The card – which locks 80 per cent of welfare payments onto a debit card and cannot be used to withdraw cash or be spent on alcohol or gambling – has already been trialled in East Kimberley in Western Australia and Ceduna in South Australia since 2016.
The controversial Cashless Debit card is to be trialled in the Bundaberg and Hervey Bay area. https://t.co/ymZYGCd7e0
— Eliza Berlage (@verbaliza) May 29, 2018
In February this year, legislation passed expanding the scheme to WA’s Goldfields region and this new proposed trial would increase the number of people forced onto the card nationally from 10,000 to 15,000.
Siewert, who has been a staunch critic of the trials, told Pro Bono News the government had “a very definite agenda to keep rolling this card out”.
“I am deeply concerned that they are pursuing an agenda to roll out this type of card much more broadly than just to the three sites. And if they get this legislation through the Parliament it will be four sites,” Siewert said.
“And we can see from the so-called final evaluation of Kununurra and Ceduna – although the minister did note there would be further evaluation – that they’ve conveniently ignored the negative impacts of the card.

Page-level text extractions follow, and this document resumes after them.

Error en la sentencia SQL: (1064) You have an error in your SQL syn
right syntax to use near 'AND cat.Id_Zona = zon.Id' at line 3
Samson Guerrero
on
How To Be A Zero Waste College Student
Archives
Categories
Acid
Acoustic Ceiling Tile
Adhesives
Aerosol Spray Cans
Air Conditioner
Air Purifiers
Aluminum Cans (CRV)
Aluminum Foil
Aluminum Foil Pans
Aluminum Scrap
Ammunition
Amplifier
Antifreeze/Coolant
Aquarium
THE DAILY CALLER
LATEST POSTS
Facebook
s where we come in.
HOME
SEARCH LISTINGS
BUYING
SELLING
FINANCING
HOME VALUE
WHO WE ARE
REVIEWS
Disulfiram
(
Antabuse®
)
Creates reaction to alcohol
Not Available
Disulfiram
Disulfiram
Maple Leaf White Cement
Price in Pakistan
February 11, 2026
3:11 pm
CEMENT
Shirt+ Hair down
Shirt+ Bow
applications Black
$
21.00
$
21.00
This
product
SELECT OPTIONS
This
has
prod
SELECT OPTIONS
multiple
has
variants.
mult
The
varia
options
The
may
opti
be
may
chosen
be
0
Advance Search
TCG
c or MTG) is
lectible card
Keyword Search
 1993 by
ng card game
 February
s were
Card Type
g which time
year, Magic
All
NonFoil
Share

“The government [are taking] a propaganda approach rather than a true evaluation of the evidence.”
Siewert said she had heard some Coalition MPs talk about wanting to extend the card across Australia, and noted that this aligned with Andrew Forrest’s original proposal for the scheme.

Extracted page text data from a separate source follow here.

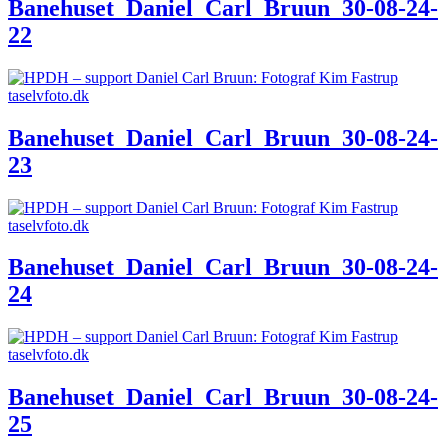
Banehuset_Daniel_Carl_Bruun_30-08-24-
22
Banehuset_Daniel_Carl_Bruun_30-08-24-
23
Banehuset_Daniel_Carl_Bruun_30-08-24-
24
Banehuset_Daniel_Carl_Bruun_30-08-24-
25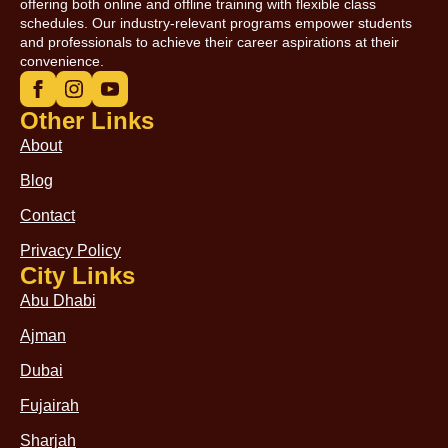
offering both online and offline training with flexible class
schedules. Our industry-relevant programs empower students
and professionals to achieve their career aspirations at their
convenience.
Other Links
About
Blog
Contact
Privacy Policy
City Links
Abu Dhabi
Ajman
Dubai
Fujairah
Sharjah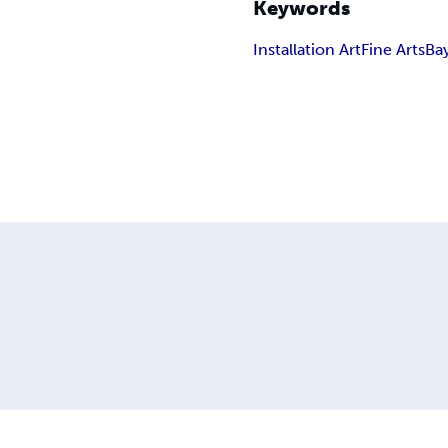
Keywords
Installation Art
Fine Arts
Ba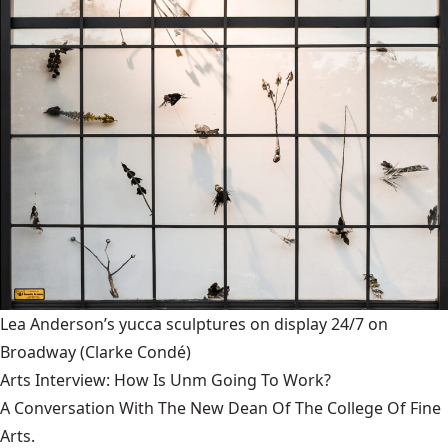
Lea Anderson’s yucca sculptures on display 24/7 on
Broadway
(Clarke Condé)
Arts Interview: How Is Unm Going To Work?
A Conversation With The New Dean Of The College Of Fine
Arts.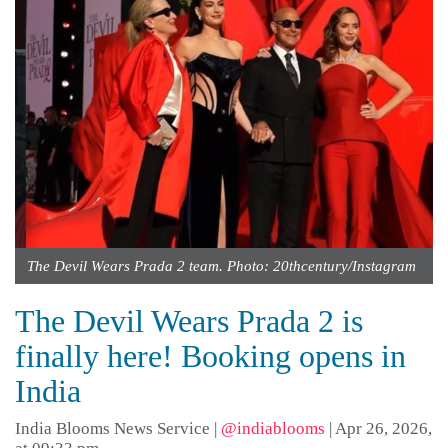
The Devil Wears Prada 2 team. Photo: 20thcentury/Instagram
The Devil Wears Prada 2 is
finally here! Booking opens in
India
India Blooms News Service
|
@indiablooms
|
Apr 26, 2026,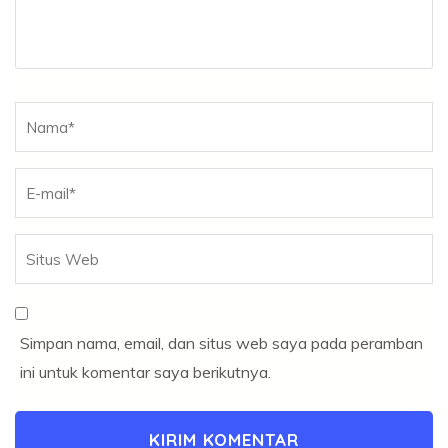
Nama
*
Simpan nama, email, dan situs web saya pada peramban
ini untuk komentar saya berikutnya.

She expressed dismay at the way “the government is ignoring the facts” and said the trials were having a negative impact on welfare recipients.
“People are deeply concerned about their ability to manage money, and once on the cashless welfare card it is much more difficult,” she said.
“It makes it much more difficult to manage your finances, in terms of whether you can use cash for example at second-hand goods markets or for kids buying lunches away from home etc.
“We’ve also heard people say during the trials that it’s made their lives more difficult.”
In February, Minister Tehan said the cashless welfare card was improving people’s lives.
“The cashless debit card was introduced to break the cycle of welfare dependency by helping people manage their income,” Tehan said.
“After 12 months of operation, people living in Ceduna and East Kimberley reported that drinking, drug taking and gambling had decreased. The cashless debit card is making a difference.”
But Siewert rejected the notion that income management could alleviate welfare dependency.
“If you look at the Northern Territory intervention, we’ve had income management in place for over a decade now and it has not broken the so-called cycle of welfare dependency,” she said.
“It has not addressed issues of addiction. You still have those very significant issues. So it’s just a fantasy that they keep trying to believe in, when all the evidence shows this has not addressed the underlying causes of addiction.
“These are very complex issues around disadvantage and we need to be addressing those underlying causes… [and] the way we treat issues around addiction is firstly to make sure that we have the treatment and supports available. Taking people’s money away does not do that.”
Announcing the introduction of legislation on Wednesday, Tehan urged Parliament to support the trials.
“Intergenerational welfare dependence is ruining families, there are some young people who have never seen their parents, and even their grandparents, hold down a job,” he said.
“Doing nothing is not an option and I urge the Parliament to pass this legislation and help the people… to help themselves.”